AMD Radeon HD 6970 already benchmarked? Enough to beat GTX480 in Tesselation?

blastingcap · Oct 29, 2010

Leadbox said:
That 2GB GDDR5, would it still have to go via a 256-bit bus or have they doubled it?

Not sure which rumors to believe anymore but IIRC, the slides I posted in the Barts megathread a while back seemed to indicate 256-bit + 1GB GDDR5 at >6000MHz (effective), whereas this one says 2GB GDDR5. I guess it could be a 512-bit part, but that would add costs and so I am skeptical. Maybe there will be two versions of Cayman (1GB and 2GB).
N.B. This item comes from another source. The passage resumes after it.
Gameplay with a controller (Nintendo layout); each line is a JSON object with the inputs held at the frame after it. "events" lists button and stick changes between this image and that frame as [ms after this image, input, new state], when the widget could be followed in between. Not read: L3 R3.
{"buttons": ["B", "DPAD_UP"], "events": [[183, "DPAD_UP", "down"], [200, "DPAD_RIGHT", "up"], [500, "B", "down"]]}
WhoBeDaPlaya · Oct 29, 2010

Genx87 said:
...months late with the X1800XT and the X1900XT was too little too late.

The X1900XT was great at the time. I jumped from a X800GTO to the X1900XT and then to the G80 awhile after.

busydude · Oct 29, 2010

blastingcap said:
Triangles are not all that matter. You need to process things like lighting, texture, etc. so things like the shaders can be the bottleneck, no matter how fast you can process polygons. Historically there was a surge in the demands placed on shaders, hence why people talk about how many SPs Cayman XT might have, etc. But NV seems hellbent on pushing more triangles onto the screen, because it has a geometry and tessellation advantage. I approve of this and hope AMD follows suit.

You have to bear with me here.. hardware is not my area of expertise, I just have some time to spare and learn something new I do not mean to pester you.

I know more SP's = greater performance.. but it does not mean they always scale perfectly.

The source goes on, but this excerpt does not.